Three Siblings: Loan, Stock and Money
Bob Komives
::


Every time I use my credit card to buy something I issue a piece of real or symbolic paper --paper which embodies a loan secured only by my promise to pay. A bank gladly accepts my new paper. Its accountant calls my paper promise, an asset. With that new asset my lender bank can invest more than it could lend yesterday. Every time a business buys something using its line of credit it issues a piece of real or symbolic paper --paper that embodies a loan secured only by the business's promise to pay. The lender bank gladly accepts the new paper as a new asset. Today's new asset makes the bank worth more to buyer or investor than it was worth yesterday. The paper loan --floated on nothing but a promise-- is an unsecured loan. This unsecured loan is a sibling of money.

Money has another sibling --a fraternal twin adopted by corporations. Common stock floated by corporations is the fraternal twin of money floated by national governments. Both are worthless paper with an initial value in the marketplace based only on speculation that proceeds from sale of the paper will be invested wisely.

Many corporate leaders and investors, and perhaps you, believe a national government should run like a business --claiming that a government is unbusinesslike if it spends more money than it collects. This dogma makes it difficult to see the family resemblance between stock, loans and money. Please prepare to suspend your belief for several paragraphs. If you hold this dogma the most I can ask is that you consider what you are about to read to be science fiction. Try to enjoy reading of a different world. Later, over a cup of your favorite drink, please ponder the possibility that this different world is our real world.


When good-old General Motors and I had good credit ratings we were allowed (often encouraged) to not balance our budgets --to paper the world with more credit than we can pay for immediately. Lender and investor wanted to hold our paper because they believed they would be well repaid for holding it.


Good-old General Motors issued paper called stock. Each new issue reorganized the investing public so that some of us gullible people played our assigned role and gave General Motors our money in exchange for the stock.

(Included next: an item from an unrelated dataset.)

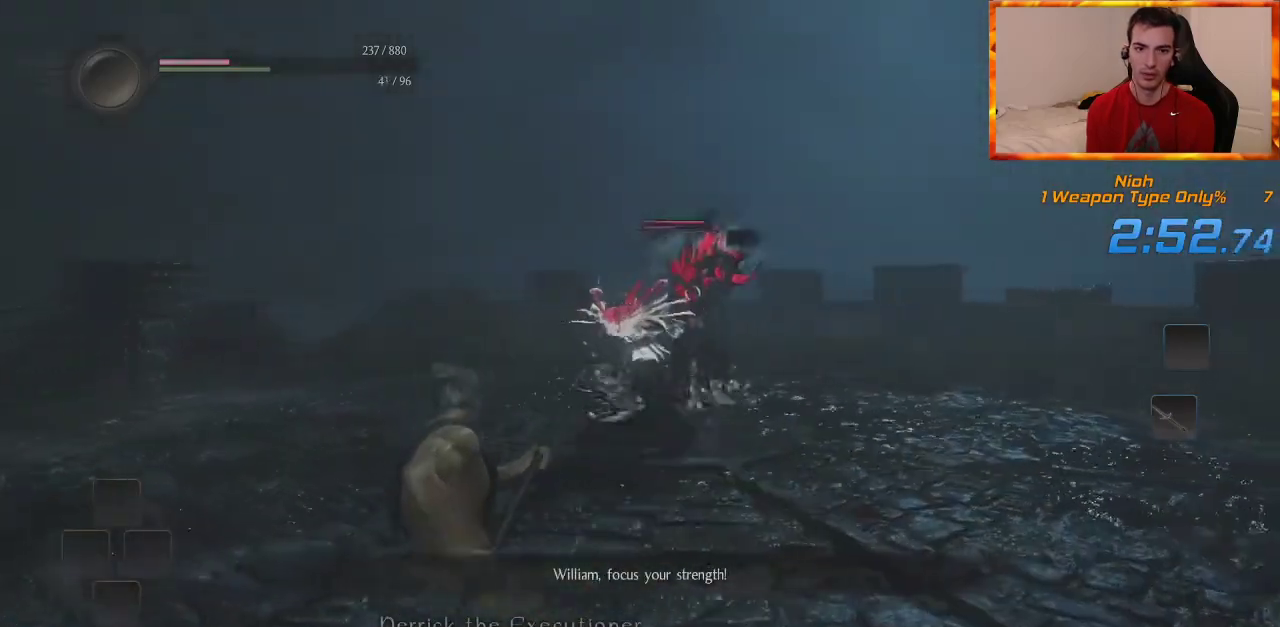
{"dt_ms": 500, "buttons": [], "left_stick": "left", "right_stick": "center", "events": []}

If Jane had not been so induced she might have put a California hot tub on her back porch. Part of her wealth would have flowed to a small hot-tub company in California. Instead, it flowed to a giant in Michigan. Mary got laid off in California and moved to Michigan where her cousin, Sid, had just been hired for a new General Motors' project.


When good-old General Motors invested Jane's money poorly, it experienced inflation: Sid got laid off; Mary failed to find a job; Cadillac prices went up, or profits went down; the value of General Motors' common stock went down.


Jane and other stockholders took a risk for potential reward. Her risk and potential reward parallel those of a holder of national currency. If government invests well money holders will be well repaid.


Suppose good-old General Motors had required that anyone who wants to buy one share of its stock must pay for it with one share of Ford Motor Company stock. This may seem strange because General Motors normally asks for payment in money. However, if we suppose a time when one share of GM stock was equal to one share of Ford stock the stock-for-stock policy would be reasonable. It is as reasonable as holders of USA dollars exchanging their money for Canadian dollars of equal value. If General Motors had been trying to take over Ford it would have been quite reasonable to give Ford Stockholders new shares in General Motors in exchange for old shares in Ford. The newly issued General Motors stock would have been balanced by new corporate wealth --the assets of Ford. This is an understandable transaction with real balance.


Now, suppose good-old General Motors had been asked by its investors to achieve balance in the way advocates of balanced budgets say national governments should achieve balance. That is, General Motors had to receive one of its own shares before issuing a new one? Here is balance; nothing does balance nothing. Do you not agree that it is ridiculous balance? It would have been ridiculous to require that General Motors take in one share of its common stock for every new share that it issued. Such a requirement would invalidate accepted practice in corporate finance. It is equally ridiculous to ask the national government to take in one dollar for every one it issues.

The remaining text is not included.